Dr Smedman and colleagues compared blood serum samples from ten babies aged one to four months who were born to HIV mothers, but had not acquired the infection, to ten healthy babies born to mothers without HIV.
The mothers ranged from 26 to 35 years of age, were all immigrants and originated from Ethiopia, the Ivory Coast, Uganda, Kenya and Thailand. Their viral loads ranged from less than 20 to 8,870 and their CD4 cell counts from 237 to 754.
Nine gave birth by planned or emergency caesarean, with only one vaginal birth, and the gestational age of the babies ranged from 32 to 41 weeks.
"We used a new cell ELISA technique to demonstrate how the serum samples drawn from the infants would inactivate the measles virus" explains Dr Smedman.
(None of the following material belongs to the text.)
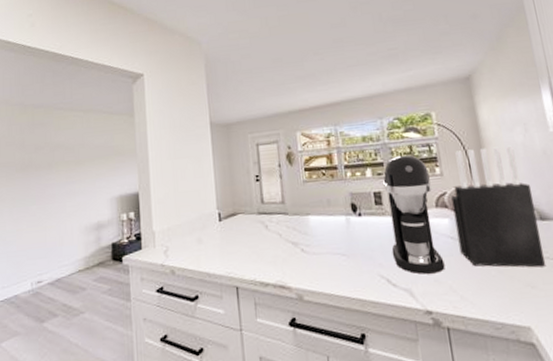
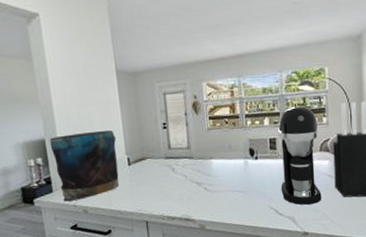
vase: none [143,183,209,260] -> present [49,130,119,202]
"This found statistically significant differences between the maternal antibodies received by the two sets of babies and showed that the non-infected babies born to HIV positive mothers had weaker protection. This was because the antibodies normally produced by the mother to help protect her baby from measles had lost their sharp edge due to her HIV positive status.
"The results suggest that babies born to HIV mothers would not be able to neutralize the measles virus as effectively and would loose protection sooner than babies born to healthy mothers. These babies would therefore be much more likely to succumb to measles and, or, pass the virus on to other children, making their early immunization vital."